In some simulations an STV riding may have tens of candidates. The maxPrefs value (10) says that we won’t compute additional preferences. Once a voter in the simulation gets to 10, the ballot is considered exhausted.

The Ekos poll assumes that there is only one candidate for a given party in the riding. That may not be true in other voting systems. This value is used as follows:

if (there are one or more candidates from the same party as the voter's first preference)
   split 80% of this candidate's votes between them
   split 20% of this candidate's votes between candidates from other parties 
   split all of this candidate's votes between candidates from other parties

As a matter of computational efficiency, any permutation of preferences with minVotingBlock votes will be considered exhausted as well.

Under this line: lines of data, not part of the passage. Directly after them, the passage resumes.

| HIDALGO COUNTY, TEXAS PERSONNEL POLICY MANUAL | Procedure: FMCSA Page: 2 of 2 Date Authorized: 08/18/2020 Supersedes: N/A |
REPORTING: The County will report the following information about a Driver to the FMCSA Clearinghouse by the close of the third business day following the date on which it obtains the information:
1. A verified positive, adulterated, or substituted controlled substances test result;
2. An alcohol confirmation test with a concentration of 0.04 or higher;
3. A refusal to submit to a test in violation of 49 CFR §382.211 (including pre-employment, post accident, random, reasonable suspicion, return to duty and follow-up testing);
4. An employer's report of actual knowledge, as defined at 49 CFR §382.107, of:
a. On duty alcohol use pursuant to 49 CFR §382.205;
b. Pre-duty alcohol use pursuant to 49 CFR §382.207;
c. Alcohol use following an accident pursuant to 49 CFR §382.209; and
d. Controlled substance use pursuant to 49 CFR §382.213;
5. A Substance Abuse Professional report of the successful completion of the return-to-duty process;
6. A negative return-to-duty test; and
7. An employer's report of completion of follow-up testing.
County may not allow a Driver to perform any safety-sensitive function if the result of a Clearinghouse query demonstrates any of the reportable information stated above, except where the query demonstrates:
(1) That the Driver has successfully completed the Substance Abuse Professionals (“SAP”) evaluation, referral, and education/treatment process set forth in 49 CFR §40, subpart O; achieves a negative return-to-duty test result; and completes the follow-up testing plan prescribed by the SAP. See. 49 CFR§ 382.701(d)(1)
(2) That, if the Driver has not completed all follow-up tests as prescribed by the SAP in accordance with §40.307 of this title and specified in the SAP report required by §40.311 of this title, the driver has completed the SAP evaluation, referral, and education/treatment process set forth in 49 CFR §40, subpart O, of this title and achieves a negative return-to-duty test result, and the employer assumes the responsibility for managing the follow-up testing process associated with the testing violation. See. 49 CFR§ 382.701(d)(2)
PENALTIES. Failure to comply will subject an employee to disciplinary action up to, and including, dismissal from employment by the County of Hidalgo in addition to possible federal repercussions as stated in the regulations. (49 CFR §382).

Suppose we’re calculating the preferences for voters who initially voted for a candidate “Lib0”. There are two other Liberals in the race, two Conservatives, and an NDPer.

Lib0 got 1,000 votes.

80% of those will go to the other Liberals, in proportion to the first preference votes they earned. So if Lib1 got 3,000 votes and Lib2 got 1,000 votes, there will be 1,000 * 0.80 * 3/4 = 600 ballots with preferences start out Lib0 Lib1 and there will be 1,000 * 0.80 * 1/4 = 200 with preferences that start out Lib0 Lib2.

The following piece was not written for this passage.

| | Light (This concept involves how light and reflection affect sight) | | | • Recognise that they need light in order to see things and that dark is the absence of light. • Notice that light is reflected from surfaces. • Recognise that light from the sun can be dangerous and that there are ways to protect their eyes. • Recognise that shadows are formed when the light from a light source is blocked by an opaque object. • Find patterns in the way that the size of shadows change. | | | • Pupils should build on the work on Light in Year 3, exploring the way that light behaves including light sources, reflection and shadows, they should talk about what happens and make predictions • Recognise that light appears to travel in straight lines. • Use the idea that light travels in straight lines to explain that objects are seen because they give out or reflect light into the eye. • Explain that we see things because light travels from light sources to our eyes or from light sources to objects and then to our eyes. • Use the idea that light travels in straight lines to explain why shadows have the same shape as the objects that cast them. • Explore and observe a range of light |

What happens to the remaining 20% of the 1,000 votes? 10.6% or 1,000 * 0.20 * .106 = 21 votes will be split between the two Conservatives, in proportion to their first preference votes. The NDP is treated similarly. The remaining votes will be exhausted.

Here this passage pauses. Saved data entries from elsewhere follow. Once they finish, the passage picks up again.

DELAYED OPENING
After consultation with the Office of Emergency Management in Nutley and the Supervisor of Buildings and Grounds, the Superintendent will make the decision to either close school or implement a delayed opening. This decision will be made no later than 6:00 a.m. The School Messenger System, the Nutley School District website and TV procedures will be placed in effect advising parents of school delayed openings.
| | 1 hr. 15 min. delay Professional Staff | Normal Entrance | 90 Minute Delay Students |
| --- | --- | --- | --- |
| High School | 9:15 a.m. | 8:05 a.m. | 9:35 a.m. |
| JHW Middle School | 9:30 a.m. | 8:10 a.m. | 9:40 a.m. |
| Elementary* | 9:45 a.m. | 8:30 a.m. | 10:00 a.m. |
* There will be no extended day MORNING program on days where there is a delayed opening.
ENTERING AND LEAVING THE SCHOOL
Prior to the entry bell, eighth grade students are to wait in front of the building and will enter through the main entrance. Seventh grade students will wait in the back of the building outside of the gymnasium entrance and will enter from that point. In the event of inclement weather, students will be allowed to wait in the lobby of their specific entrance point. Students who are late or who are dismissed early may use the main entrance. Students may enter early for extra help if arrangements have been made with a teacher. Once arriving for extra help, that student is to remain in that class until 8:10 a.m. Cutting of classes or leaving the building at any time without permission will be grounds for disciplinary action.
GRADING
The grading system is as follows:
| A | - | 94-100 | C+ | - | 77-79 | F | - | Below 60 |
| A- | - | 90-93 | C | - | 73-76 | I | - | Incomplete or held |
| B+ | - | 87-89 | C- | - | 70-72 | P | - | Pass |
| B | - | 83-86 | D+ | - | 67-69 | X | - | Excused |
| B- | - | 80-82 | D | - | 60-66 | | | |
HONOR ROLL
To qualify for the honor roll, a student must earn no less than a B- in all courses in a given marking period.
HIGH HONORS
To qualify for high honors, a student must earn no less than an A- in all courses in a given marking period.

At this point, we have the following ballots (assuming first preference votes for the two Conservatives were nearly equal):

  • 600 [Lib0 Lib1 …]
  • 200 [Lib0 Lib2 …]
  • 10 [Lib0 Con0 …]
  • 11 [Lib0 Con1 …]
  • 57 [Lib0 NDP0 …]
  • 122 [Lib0]

122 ballots were cast for Lib0 with no further preferences listed. The remaining ballots all need to have further preferences defined. Taking the 600 ballots cast for Lib0 with Lib1 as the next preference as an example:

  • 600 * .80 = 480 will have preferences [Lib0 Lib1 Lib2 …]
  • 600 * .20 * .106 = 13 will have preferences that start [Lib0 Lib1 Con0 …] or [Lib0 Lib1 Con1 …]
  • 600 * .20 * .286 = 34 will have preferences that start [Lib0 Lib1 NDP0 …]
  • The rest will be exhausted with preferences [Lib0 Lib1]

Each of these have additional preferences calculated until all ballots are exhausted.

At each step, the permutation with the least number of votes is adjusted so that the total number of votes is preserved.